[Saved entries]

=== Section Start ===

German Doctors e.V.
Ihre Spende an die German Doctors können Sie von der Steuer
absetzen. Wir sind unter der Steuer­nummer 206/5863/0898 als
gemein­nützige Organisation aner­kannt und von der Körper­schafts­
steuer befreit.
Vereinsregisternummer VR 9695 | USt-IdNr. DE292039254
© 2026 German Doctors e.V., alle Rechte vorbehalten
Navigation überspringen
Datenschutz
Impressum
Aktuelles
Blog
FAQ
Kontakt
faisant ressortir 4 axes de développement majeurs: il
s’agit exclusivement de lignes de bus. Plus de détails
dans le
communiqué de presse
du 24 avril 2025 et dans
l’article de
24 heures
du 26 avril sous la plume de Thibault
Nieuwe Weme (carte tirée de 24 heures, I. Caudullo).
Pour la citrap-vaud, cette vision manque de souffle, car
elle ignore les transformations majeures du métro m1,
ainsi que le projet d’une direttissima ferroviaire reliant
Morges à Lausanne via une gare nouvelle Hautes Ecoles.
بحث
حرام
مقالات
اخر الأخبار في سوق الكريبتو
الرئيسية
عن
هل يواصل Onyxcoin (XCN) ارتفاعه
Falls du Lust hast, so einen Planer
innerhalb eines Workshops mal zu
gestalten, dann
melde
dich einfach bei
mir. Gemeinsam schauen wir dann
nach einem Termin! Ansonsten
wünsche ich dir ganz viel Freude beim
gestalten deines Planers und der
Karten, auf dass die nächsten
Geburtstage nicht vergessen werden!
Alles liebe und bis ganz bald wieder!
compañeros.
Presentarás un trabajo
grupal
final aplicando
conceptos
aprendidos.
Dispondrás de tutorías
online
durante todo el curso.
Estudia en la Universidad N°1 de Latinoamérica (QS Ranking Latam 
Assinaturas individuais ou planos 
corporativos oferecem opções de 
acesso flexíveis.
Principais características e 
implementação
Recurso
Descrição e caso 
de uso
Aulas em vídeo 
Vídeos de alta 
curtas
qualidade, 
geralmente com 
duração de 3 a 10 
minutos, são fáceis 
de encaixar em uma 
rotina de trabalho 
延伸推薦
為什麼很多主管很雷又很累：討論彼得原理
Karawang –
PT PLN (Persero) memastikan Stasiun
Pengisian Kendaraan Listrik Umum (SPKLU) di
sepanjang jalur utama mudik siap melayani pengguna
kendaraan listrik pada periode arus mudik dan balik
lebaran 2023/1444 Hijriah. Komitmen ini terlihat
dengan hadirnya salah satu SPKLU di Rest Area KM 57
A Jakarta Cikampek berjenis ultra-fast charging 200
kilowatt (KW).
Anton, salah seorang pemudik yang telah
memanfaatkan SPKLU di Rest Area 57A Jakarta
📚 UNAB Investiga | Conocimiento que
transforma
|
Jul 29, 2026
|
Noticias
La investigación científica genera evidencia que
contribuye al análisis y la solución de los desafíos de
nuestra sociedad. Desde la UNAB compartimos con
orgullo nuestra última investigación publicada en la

=== Section End ===

Can you give the material again with "Rest Area" substituted by "rest stop" everywhere it occurs, leaving everything else unchanged?

Task result »
German Doctors e.V.
Ihre Spende an die German Doctors können Sie von der Steuer
absetzen. Wir sind unter der Steuer­nummer 206/5863/0898 als
gemein­nützige Organisation aner­kannt und von der Körper­schafts­
steuer befreit.
Vereinsregisternummer VR 9695 | USt-IdNr. DE292039254
© 2026 German Doctors e.V., alle Rechte vorbehalten
Navigation überspringen
Datenschutz
Impressum
Aktuelles
Blog
FAQ
Kontakt
faisant ressortir 4 axes de développement majeurs: il
s’agit exclusivement de lignes de bus. Plus de détails
dans le
communiqué de presse
du 24 avril 2025 et dans
l’article de
24 heures
du 26 avril sous la plume de Thibault
Nieuwe Weme (carte tirée de 24 heures, I. Caudullo).
Pour la citrap-vaud, cette vision manque de souffle, car
elle ignore les transformations majeures du métro m1,
ainsi que le projet d’une direttissima ferroviaire reliant
Morges à Lausanne via une gare nouvelle Hautes Ecoles.
بحث
حرام
مقالات
اخر الأخبار في سوق الكريبتو
الرئيسية
عن
هل يواصل Onyxcoin (XCN) ارتفاعه
Falls du Lust hast, so einen Planer
innerhalb eines Workshops mal zu
gestalten, dann
melde
dich einfach bei
mir. Gemeinsam schauen wir dann
nach einem Termin! Ansonsten
wünsche ich dir ganz viel Freude beim
gestalten deines Planers und der
Karten, auf dass die nächsten
Geburtstage nicht vergessen werden!
Alles liebe und bis ganz bald wieder!
compañeros.
Presentarás un trabajo
grupal
final aplicando
conceptos
aprendidos.
Dispondrás de tutorías
online
durante todo el curso.
Estudia en la Universidad N°1 de Latinoamérica (QS Ranking Latam 
Assinaturas individuais ou planos 
corporativos oferecem opções de 
acesso flexíveis.
Principais características e 
implementação
Recurso
Descrição e caso 
de uso
Aulas em vídeo 
Vídeos de alta 
curtas
qualidade, 
geralmente com 
duração de 3 a 10 
minutos, são fáceis 
de encaixar em uma 
rotina de trabalho 
延伸推薦
為什麼很多主管很雷又很累：討論彼得原理
Karawang –
PT PLN (Persero) memastikan Stasiun
Pengisian Kendaraan Listrik Umum (SPKLU) di
sepanjang jalur utama mudik siap melayani pengguna
kendaraan listrik pada periode arus mudik dan balik
lebaran 2023/1444 Hijriah. Komitmen ini terlihat
dengan hadirnya salah satu SPKLU di rest stop KM 57
A Jakarta Cikampek berjenis ultra-fast charging 200
kilowatt (KW).
Anton, salah seorang pemudik yang telah
memanfaatkan SPKLU di rest stop 57A Jakarta
📚 UNAB Investiga | Conocimiento que
transforma
|
Jul 29, 2026
|
Noticias
La investigación científica genera evidencia que
contribuye al análisis y la solución de los desafíos de
nuestra sociedad. Desde la UNAB compartimos con
orgullo nuestra última investigación publicada en la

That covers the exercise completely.